*** Opening Records provided ***
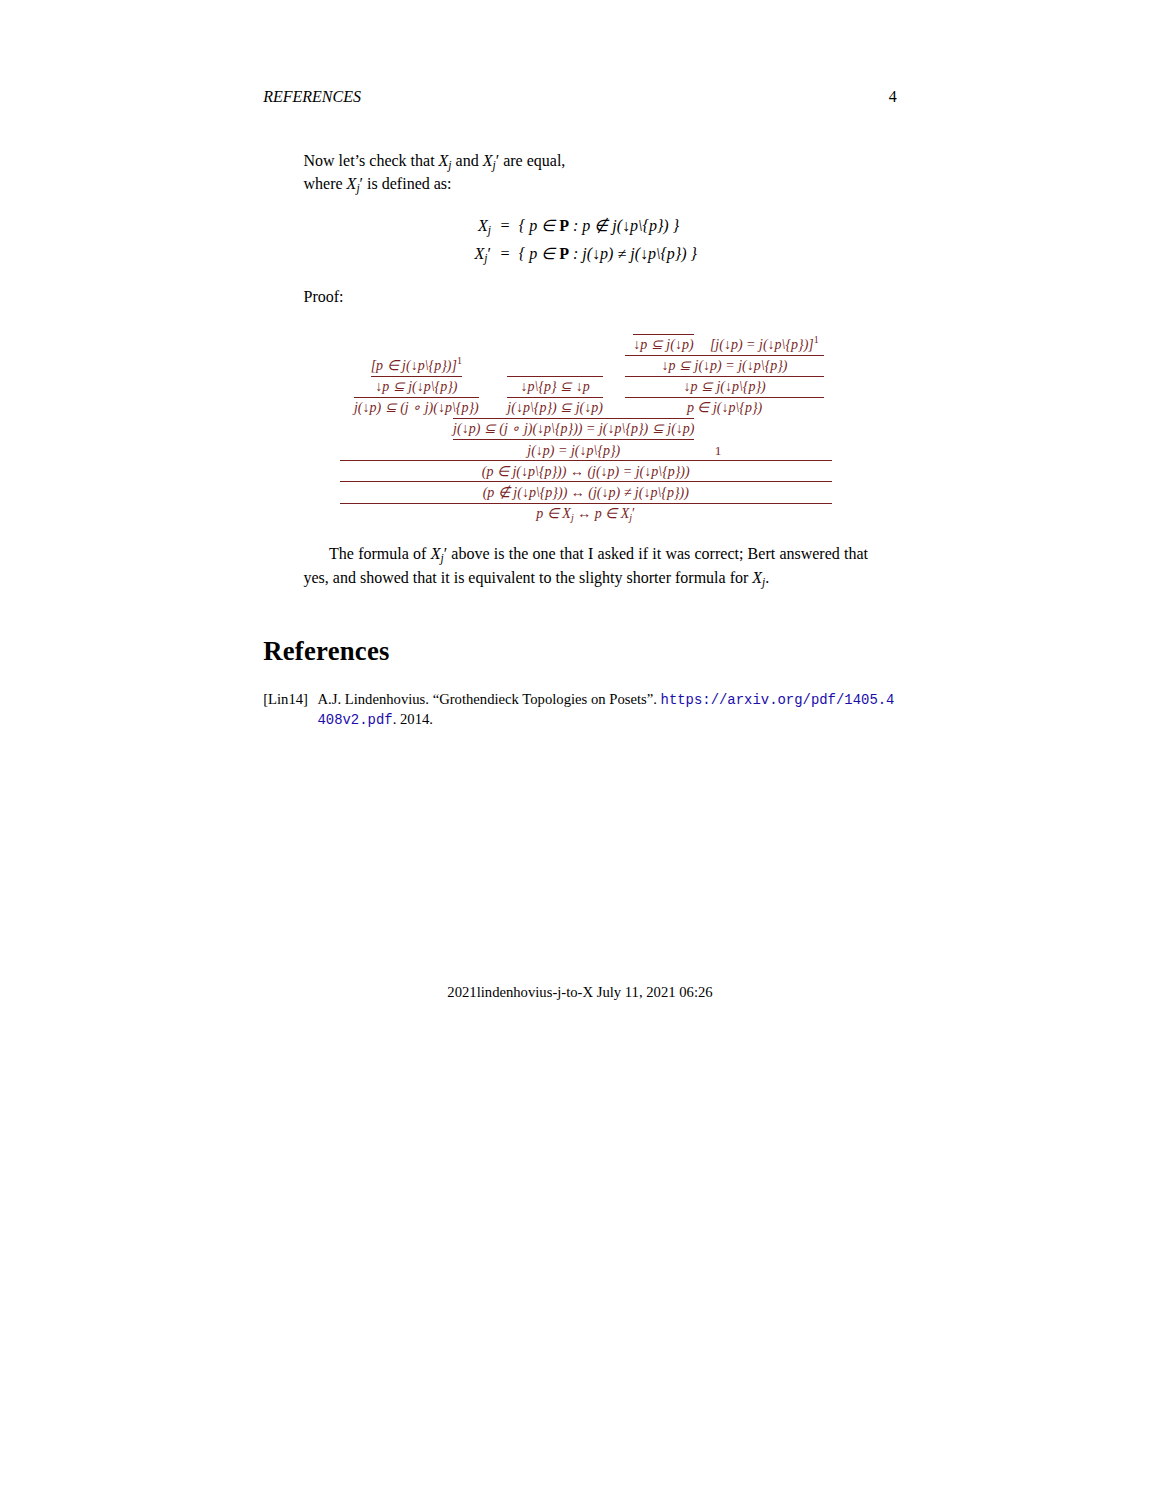REFERENCES 4
Now let’s check that Xj and Xj′ are equal,
where Xj′ is defined as:
| X j | = | { p ∈ P : p ∉ j(↓p\{p}) } |
| X j ′ | = | { p ∈ P : j(↓p) ≠ j(↓p\{p}) } |
Proof:
[p ∈ j(↓p\{p})]1 ↓p ⊆ j(↓p\{p}) j(↓p) ⊆ (j ∘ j)(↓p\{p}) ↓p\{p} ⊆ ↓p j(↓p\{p}) ⊆ j(↓p) ↓p ⊆ j(↓p) [j(↓p) = j(↓p\{p})]1 ↓p ⊆ j(↓p) = j(↓p\{p}) ↓p ⊆ j(↓p\{p}) p ∈ j(↓p\{p}) j(↓p) ⊆ (j ∘ j)(↓p\{p})) = j(↓p\{p}) ⊆ j(↓p) j(↓p) = j(↓p\{p}) 1 (p ∈ j(↓p\{p})) ↔ (j(↓p) = j(↓p\{p})) (p ∉ j(↓p\{p})) ↔ (j(↓p) ≠ j(↓p\{p})) p ∈ Xj ↔ p ∈ Xj′
The formula of Xj′ above is the one that I asked if it was correct; Bert answered that yes, and showed that it is equivalent to the slighty shorter formula for Xj.
References
[Lin14]
A.J. Lindenhovius. “Grothendieck Topologies on Posets”. https://arxiv.org/pdf/1405.4408v2.pdf. 2014.
2021lindenhovius-j-to-X July 11, 2021 06:26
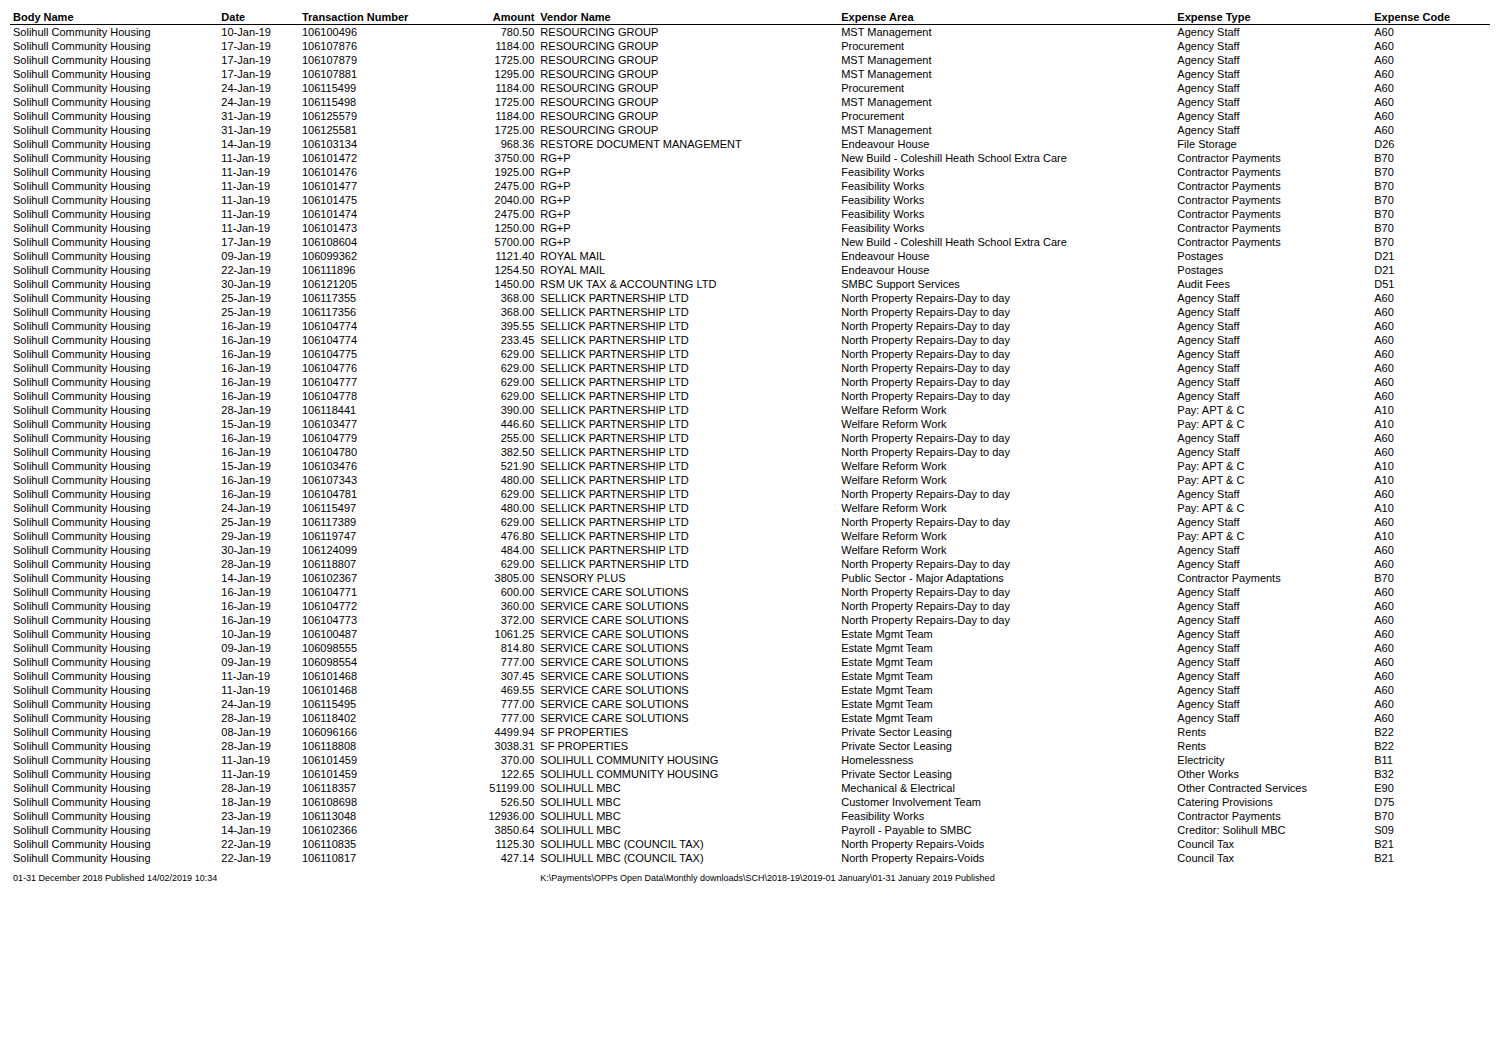| Body Name | Date | Transaction Number | Amount | Vendor Name | Expense Area | Expense Type | Expense Code |
| --- | --- | --- | --- | --- | --- | --- | --- |
| Solihull Community Housing | 10-Jan-19 | 106100496 | 780.50 | RESOURCING GROUP | MST Management | Agency Staff | A60 |
| Solihull Community Housing | 17-Jan-19 | 106107876 | 1184.00 | RESOURCING GROUP | Procurement | Agency Staff | A60 |
| Solihull Community Housing | 17-Jan-19 | 106107879 | 1725.00 | RESOURCING GROUP | MST Management | Agency Staff | A60 |
| Solihull Community Housing | 17-Jan-19 | 106107881 | 1295.00 | RESOURCING GROUP | MST Management | Agency Staff | A60 |
| Solihull Community Housing | 24-Jan-19 | 106115499 | 1184.00 | RESOURCING GROUP | Procurement | Agency Staff | A60 |
| Solihull Community Housing | 24-Jan-19 | 106115498 | 1725.00 | RESOURCING GROUP | MST Management | Agency Staff | A60 |
| Solihull Community Housing | 31-Jan-19 | 106125579 | 1184.00 | RESOURCING GROUP | Procurement | Agency Staff | A60 |
| Solihull Community Housing | 31-Jan-19 | 106125581 | 1725.00 | RESOURCING GROUP | MST Management | Agency Staff | A60 |
| Solihull Community Housing | 14-Jan-19 | 106103134 | 968.36 | RESTORE DOCUMENT MANAGEMENT | Endeavour House | File Storage | D26 |
| Solihull Community Housing | 11-Jan-19 | 106101472 | 3750.00 | RG+P | New Build - Coleshill Heath School Extra Care | Contractor Payments | B70 |
| Solihull Community Housing | 11-Jan-19 | 106101476 | 1925.00 | RG+P | Feasibility Works | Contractor Payments | B70 |
| Solihull Community Housing | 11-Jan-19 | 106101477 | 2475.00 | RG+P | Feasibility Works | Contractor Payments | B70 |
| Solihull Community Housing | 11-Jan-19 | 106101475 | 2040.00 | RG+P | Feasibility Works | Contractor Payments | B70 |
| Solihull Community Housing | 11-Jan-19 | 106101474 | 2475.00 | RG+P | Feasibility Works | Contractor Payments | B70 |
| Solihull Community Housing | 11-Jan-19 | 106101473 | 1250.00 | RG+P | Feasibility Works | Contractor Payments | B70 |
| Solihull Community Housing | 17-Jan-19 | 106108604 | 5700.00 | RG+P | New Build - Coleshill Heath School Extra Care | Contractor Payments | B70 |
| Solihull Community Housing | 09-Jan-19 | 106099362 | 1121.40 | ROYAL MAIL | Endeavour House | Postages | D21 |
| Solihull Community Housing | 22-Jan-19 | 106111896 | 1254.50 | ROYAL MAIL | Endeavour House | Postages | D21 |
| Solihull Community Housing | 30-Jan-19 | 106121205 | 1450.00 | RSM UK TAX & ACCOUNTING LTD | SMBC Support Services | Audit Fees | D51 |
| Solihull Community Housing | 25-Jan-19 | 106117355 | 368.00 | SELLICK PARTNERSHIP LTD | North Property Repairs-Day to day | Agency Staff | A60 |
| Solihull Community Housing | 25-Jan-19 | 106117356 | 368.00 | SELLICK PARTNERSHIP LTD | North Property Repairs-Day to day | Agency Staff | A60 |
| Solihull Community Housing | 16-Jan-19 | 106104774 | 395.55 | SELLICK PARTNERSHIP LTD | North Property Repairs-Day to day | Agency Staff | A60 |
| Solihull Community Housing | 16-Jan-19 | 106104774 | 233.45 | SELLICK PARTNERSHIP LTD | North Property Repairs-Day to day | Agency Staff | A60 |
| Solihull Community Housing | 16-Jan-19 | 106104775 | 629.00 | SELLICK PARTNERSHIP LTD | North Property Repairs-Day to day | Agency Staff | A60 |
| Solihull Community Housing | 16-Jan-19 | 106104776 | 629.00 | SELLICK PARTNERSHIP LTD | North Property Repairs-Day to day | Agency Staff | A60 |
| Solihull Community Housing | 16-Jan-19 | 106104777 | 629.00 | SELLICK PARTNERSHIP LTD | North Property Repairs-Day to day | Agency Staff | A60 |
| Solihull Community Housing | 16-Jan-19 | 106104778 | 629.00 | SELLICK PARTNERSHIP LTD | North Property Repairs-Day to day | Agency Staff | A60 |
| Solihull Community Housing | 28-Jan-19 | 106118441 | 390.00 | SELLICK PARTNERSHIP LTD | Welfare Reform Work | Pay: APT & C | A10 |
| Solihull Community Housing | 15-Jan-19 | 106103477 | 446.60 | SELLICK PARTNERSHIP LTD | Welfare Reform Work | Pay: APT & C | A10 |
| Solihull Community Housing | 16-Jan-19 | 106104779 | 255.00 | SELLICK PARTNERSHIP LTD | North Property Repairs-Day to day | Agency Staff | A60 |
| Solihull Community Housing | 16-Jan-19 | 106104780 | 382.50 | SELLICK PARTNERSHIP LTD | North Property Repairs-Day to day | Agency Staff | A60 |
| Solihull Community Housing | 15-Jan-19 | 106103476 | 521.90 | SELLICK PARTNERSHIP LTD | Welfare Reform Work | Pay: APT & C | A10 |
| Solihull Community Housing | 16-Jan-19 | 106107343 | 480.00 | SELLICK PARTNERSHIP LTD | Welfare Reform Work | Pay: APT & C | A10 |
| Solihull Community Housing | 16-Jan-19 | 106104781 | 629.00 | SELLICK PARTNERSHIP LTD | North Property Repairs-Day to day | Agency Staff | A60 |
| Solihull Community Housing | 24-Jan-19 | 106115497 | 480.00 | SELLICK PARTNERSHIP LTD | Welfare Reform Work | Pay: APT & C | A10 |
| Solihull Community Housing | 25-Jan-19 | 106117389 | 629.00 | SELLICK PARTNERSHIP LTD | North Property Repairs-Day to day | Agency Staff | A60 |
| Solihull Community Housing | 29-Jan-19 | 106119747 | 476.80 | SELLICK PARTNERSHIP LTD | Welfare Reform Work | Pay: APT & C | A10 |
| Solihull Community Housing | 30-Jan-19 | 106124099 | 484.00 | SELLICK PARTNERSHIP LTD | Welfare Reform Work | Agency Staff | A60 |
| Solihull Community Housing | 28-Jan-19 | 106118807 | 629.00 | SELLICK PARTNERSHIP LTD | North Property Repairs-Day to day | Agency Staff | A60 |
| Solihull Community Housing | 14-Jan-19 | 106102367 | 3805.00 | SENSORY PLUS | Public Sector - Major Adaptations | Contractor Payments | B70 |
| Solihull Community Housing | 16-Jan-19 | 106104771 | 600.00 | SERVICE CARE SOLUTIONS | North Property Repairs-Day to day | Agency Staff | A60 |
| Solihull Community Housing | 16-Jan-19 | 106104772 | 360.00 | SERVICE CARE SOLUTIONS | North Property Repairs-Day to day | Agency Staff | A60 |
| Solihull Community Housing | 16-Jan-19 | 106104773 | 372.00 | SERVICE CARE SOLUTIONS | North Property Repairs-Day to day | Agency Staff | A60 |
| Solihull Community Housing | 10-Jan-19 | 106100487 | 1061.25 | SERVICE CARE SOLUTIONS | Estate Mgmt Team | Agency Staff | A60 |
| Solihull Community Housing | 09-Jan-19 | 106098555 | 814.80 | SERVICE CARE SOLUTIONS | Estate Mgmt Team | Agency Staff | A60 |
| Solihull Community Housing | 09-Jan-19 | 106098554 | 777.00 | SERVICE CARE SOLUTIONS | Estate Mgmt Team | Agency Staff | A60 |
| Solihull Community Housing | 11-Jan-19 | 106101468 | 307.45 | SERVICE CARE SOLUTIONS | Estate Mgmt Team | Agency Staff | A60 |
| Solihull Community Housing | 11-Jan-19 | 106101468 | 469.55 | SERVICE CARE SOLUTIONS | Estate Mgmt Team | Agency Staff | A60 |
| Solihull Community Housing | 24-Jan-19 | 106115495 | 777.00 | SERVICE CARE SOLUTIONS | Estate Mgmt Team | Agency Staff | A60 |
| Solihull Community Housing | 28-Jan-19 | 106118402 | 777.00 | SERVICE CARE SOLUTIONS | Estate Mgmt Team | Agency Staff | A60 |
| Solihull Community Housing | 08-Jan-19 | 106096166 | 4499.94 | SF PROPERTIES | Private Sector Leasing | Rents | B22 |
| Solihull Community Housing | 28-Jan-19 | 106118808 | 3038.31 | SF PROPERTIES | Private Sector Leasing | Rents | B22 |
| Solihull Community Housing | 11-Jan-19 | 106101459 | 370.00 | SOLIHULL COMMUNITY HOUSING | Homelessness | Electricity | B11 |
| Solihull Community Housing | 11-Jan-19 | 106101459 | 122.65 | SOLIHULL COMMUNITY HOUSING | Private Sector Leasing | Other Works | B32 |
| Solihull Community Housing | 28-Jan-19 | 106118357 | 51199.00 | SOLIHULL MBC | Mechanical & Electrical | Other Contracted Services | E90 |
| Solihull Community Housing | 18-Jan-19 | 106108698 | 526.50 | SOLIHULL MBC | Customer Involvement Team | Catering Provisions | D75 |
| Solihull Community Housing | 23-Jan-19 | 106113048 | 12936.00 | SOLIHULL MBC | Feasibility Works | Contractor Payments | B70 |
| Solihull Community Housing | 14-Jan-19 | 106102366 | 3850.64 | SOLIHULL MBC | Payroll - Payable to SMBC | Creditor: Solihull MBC | S09 |
| Solihull Community Housing | 22-Jan-19 | 106110835 | 1125.30 | SOLIHULL MBC (COUNCIL TAX) | North Property Repairs-Voids | Council Tax | B21 |
| Solihull Community Housing | 22-Jan-19 | 106110817 | 427.14 | SOLIHULL MBC (COUNCIL TAX) | North Property Repairs-Voids | Council Tax | B21 |
| 01-31 December 2018 Published 14/02/2019 10:34 | K:\Payments\OPPs Open Data\Monthly downloads\SCH\2018-19\2019-01 January\01-31 January 2019 Published |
*** Closing Records provided ***
**Instructions for the task:** Among the lines above, find the ones containing "SMBC" and copy them.

**Result of this task:**
| Solihull Community Housing | 30-Jan-19 | 106121205 | 1450.00 | RSM UK TAX & ACCOUNTING LTD | SMBC Support Services | Audit Fees | D51 |
| Solihull Community Housing | 14-Jan-19 | 106102366 | 3850.64 | SOLIHULL MBC | Payroll - Payable to SMBC | Creditor: Solihull MBC | S09 |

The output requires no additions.